Distributors ponder a systemd change
Distributors ponder a systemd change
Posted Jun 8, 2016 7:34 UTC (Wed) by ras (subscriber, #33059)In reply to: Distributors ponder a systemd change by drag
Parent article: Distributors ponder a systemd change
'nix has always fulfilled this expectation, since at least V7. When the user logged out every process in the login session was sent a SIGHUP. If the process wants to hang around it had to intercept the signal, since the default was to kill it. (And yes, I know you know this.)
If the user wanted it to hang around he had to use nohup or an equivalent. As far as I can tell that won't change under this regime, albeit nohup will have to jump through different hoops.
Inexplicably, they look to be worse hoops. Before a program could distinguish between the user logging out, (SIGHUP), and the user asking the program to exit (SIGTERM). So for example if I deliberately left a process running after logging out by masking SIGHUP, I could ask it nicely to exit by sending it a SIGTERM later. Now that distinction is gone.
There is a second change: the option to send a SIGKILL if the process doesn't respond to SIGHUP. I can think of situations that might be useful, although it is a stretch - it isn't in any systemd installation I'm familiar with.
A PAM session management plugin would be the cleanest way to implement it. For example, I don't recall every wanting to leave something running when I exit a GUI session on my laptop, but if I ssh into a server and start a tmux session, it had better damned well still be running when I log out. PAM can already distinguish between these cases - no extra code required. Sending the SIGKILL to wayward processes after a grace period would only be a few lines of code.
And there is a third change: to flip the default from not sending the SIGKILL to sending a SIGKILL for everything. To re-iterate what I said above, that would be a perfectly reasonable if most installations had policy abusing users, and so sysadmins found themselves having to change the default on most machines they configured. But given no one has bothered to write the PAM plugin in the last decade I doubt rouge processes running after logout are a serious problem. On the other hand, I can tell you because the current implementation can't distinguish between session types I personally would have to turn it off on every install I do. And I don't know anybody that doesn't apply to.

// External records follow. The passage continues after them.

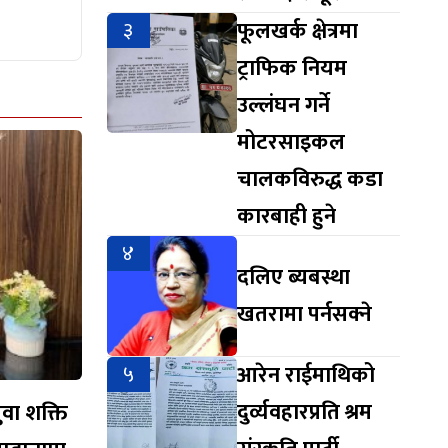
३
फूलखर्क क्षेत्रमा
ट्राफिक नियम
उल्लंघन गर्ने
मोटरसाइकल
चालकविरुद्ध कडा
कारबाही हुने
४
दलिए ब्यबस्था
खतरामा पर्नसक्ने
५
आरेन राईमाथिको
दुर्व्यवहारप्रति श्रम
युवा शक्ति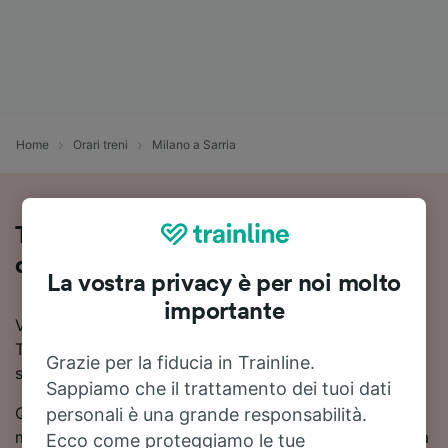
Home
Orari treni
Milano a Sarria
Treni Milano - Sarria: orari, prezzi e
durata
La vostra privacy è per noi molto
importante
Vuoi viaggiare in treno da Milano a Sarria? Con
Trainline puoi confrontare orari e prezzi e trovare la
Grazie per la fiducia in Trainline.
soluzione più conveniente.
Sappiamo che il trattamento dei tuoi dati
Quanto dura il viaggio in treno da Milano a Sarria? In
personali è una grande responsabilità.
media circa 30 ore 36 minuti. 8 treni treni al giorno tra
Ecco come proteggiamo le tue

Finally, I am sure someone will argue that SIGHUP clearly doesn't work because there are occasionally rouge processes left around on logout. But they are only hanging around become someone has screwed up the session tracking (in which case this new solution won't work either), or because they are deliberately ignoring SIGHUP for some reason. Presumably the reason will remain after this change, so they too will alter their programs to jump through the new hoops. And so, after the few it takes everyone to adapt, we will be back where we started.